Something Impossible Becomes Possible
On a beautiful day in Houston, Texas, Vic Sarrafin drives into LifeGift’s corporate office. He walks into the front lobby and signs the visitor booklet. As he waits patiently, he looks out the lobby windows to see the stunning, blue, cloudless sky. He is able to see because a heroic donor gave him the gift of sight.
A few months ago, Vic was diagnosed with keratoconus eye disease. Keratoconus eye disease is a noninflammatory eye condition in which the normally round, dome-shaped cornea progressively thins, causing a conelike bulge to develop. This results in substantial visual impairment. Vic suffered from the worst of the symptoms.
“Only a corneal transplant would help,” said Vic. “It got to where I was virtually nonfunctioning on a visual level. I was in pain.”
A corneal transplant is a surgery to replace the cornea with tissue from a deceased donor. It is one of the most common transplants performed. According to Donate Life America, cornea donation is necessary for the preservation and restoration of sight.

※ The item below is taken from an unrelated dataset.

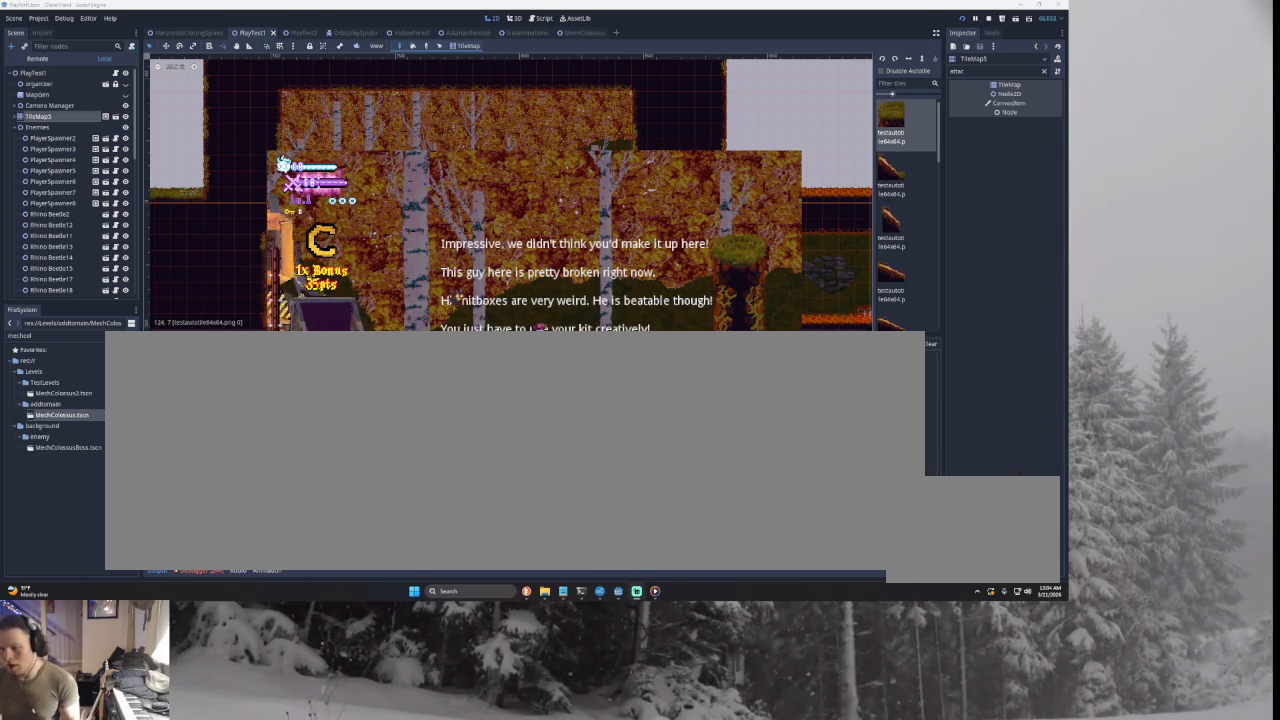
{"buttons": ["CROSS"], "left_stick": "center", "right_stick": "center", "events": [[100, "START", "up"]]}
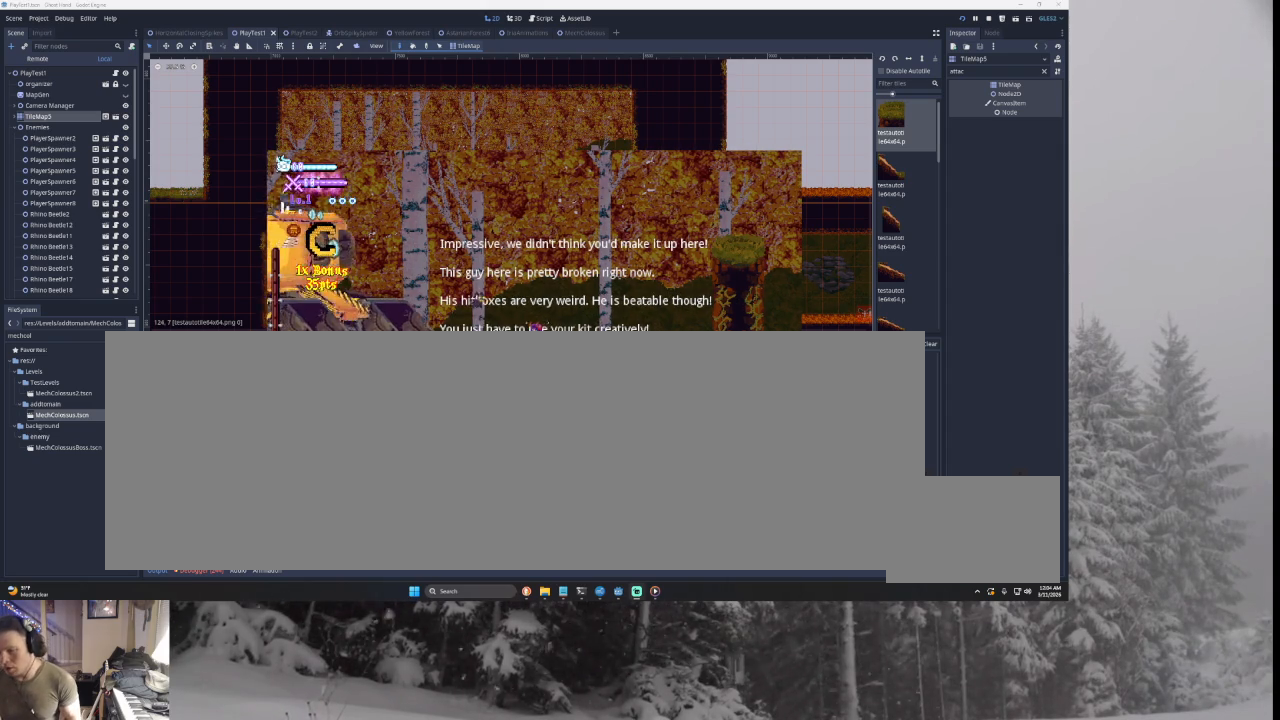
{"buttons": ["CROSS", "TRIANGLE"], "left_stick": "right", "right_stick": "center", "events": [[67, "left_stick", "right"], [400, "TRIANGLE", "down"]]}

“Donation is an awesome and amazing act of generosity,” proclaimed Vic. “I feel really grateful and humbled to receive such a gracious gift. I had tremendous improvement in my vision after my transplant.“
March is National Eye Donor Awareness Month. National Eye Donor Awareness promotes donation awareness and celebrates the lives of eye donors and corneal recipients. Vic and his donor are amongst the thousands who will be celebrated. When asked about the first thing he was excited to see after transplant, Vic answered with a glimmer in his eyes. “I was able to read musical notes. I hadn’t been able to do that in years,” he said.